II. Autonomous Robots
Autonomous robots operate independently of human operators in environments that are not as tightly controlled as pre-programmed robots. They have "autonomy" because it is ultimatley the machine's responsibility to detet changes in the environment and to adapt to it. When operating properly it is not necessary for humans to constantly monitor and manipulate the enviornment to accommodate limitations in the robot's ability to cope. Autonomous robots are used in industry, as labor-saving devices at home, and are even becoming popular toys.
III. Teleoperated Robots
Teleoperated robots are controlled remotely by a human being. The underwater robots that helped fix the oil leak in the Gulf of Mexico were teleoperated. The robotic arm on the Space Shuttle is another example. There are many such examples with the number and kind of robots growing with each passing year.

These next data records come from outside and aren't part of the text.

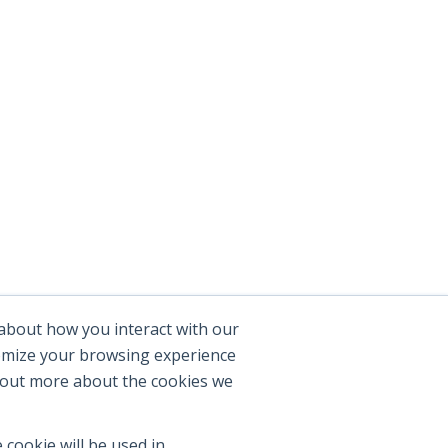
 about how you interact with our
tomize your browsing experience
d out more about the cookies we
 cookie will be used in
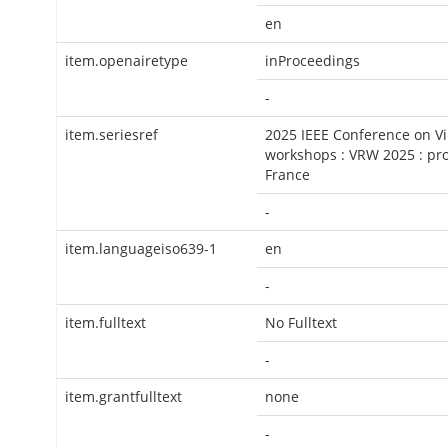
en
item.openairetype
inProceedings
-
item.seriesref
2025 IEEE Conference on Vi
workshops : VRW 2025 : pro
France
-
item.languageiso639-1
en
-
item.fulltext
No Fulltext
-
item.grantfulltext
none
-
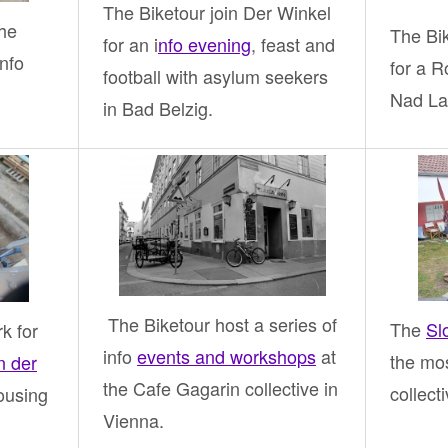
The Biketour join Der Winkel
The
The Bi
for an i
nfo evening
, feast and
nfo
for a 
football with asylum seekers
Nad La
in Bad Belzig.
The Biketour host a series of
The
Sl
k for
info
events and workshops
at
the mos
n der
the Cafe Gagarin collective in
collect
ousing
Vienna.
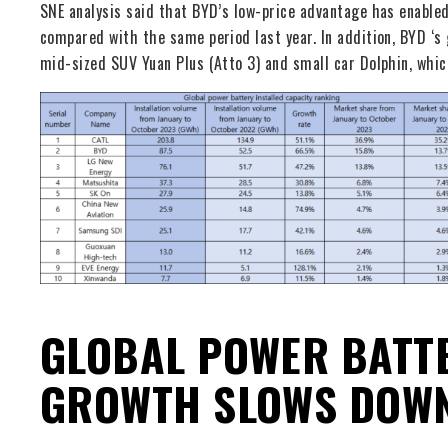
SNE analysis said that BYD’s low-price advantage has enable
compared with the same period last year. In addition, BYD ‘s 
mid-sized SUV Yuan Plus (Atto 3) and small car Dolphin, whic
GLOBAL POWER BATTE
GROWTH SLOWS DOW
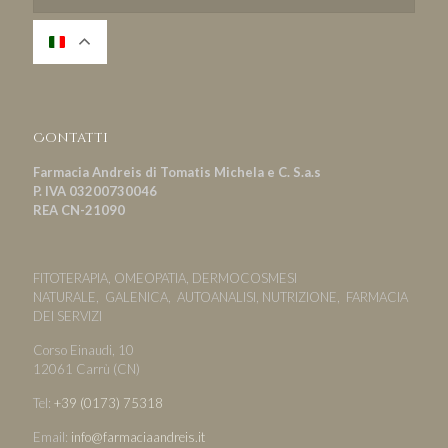
Contatti
Farmacia Andreis di Tomatis Michela e C. S.a.s
P. IVA 03200730046
REA CN-21090
FITOTERAPIA, OMEOPATIA, DERMOCOSMESI
NATURALE, GALENICA, AUTOANALISI, NUTRIZIONE, FARMACIA
DEI SERVIZI
Corso Einaudi, 10
12061 Carrù (CN)
Tel:
+39 (0173) 75318
Email:
info@farmaciaandreis.it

Special emphasis will be given to the use of such robots in the medical field. It is now possible for your physician to be tele-present in your home town, even if she is on a trip to China.
IV. Augmenting Robots
Some robots are connected directly to the human user's body, either by the user gripping the controls in their hand or by having it in contact witj the user's body in some other way. Movements of the users body (sometimes it is only the mental activity of the user's brain) ultimately control a robotic effector of some kind. These robots can either enhance the user's natural skill in some way (e.g., extending their reach) or give them a skill they don't have or have lost (e.g., a robotic prosthetic arm). These robots can give humans the lifting power of giants and the dexterity of a virtuoso surgeon.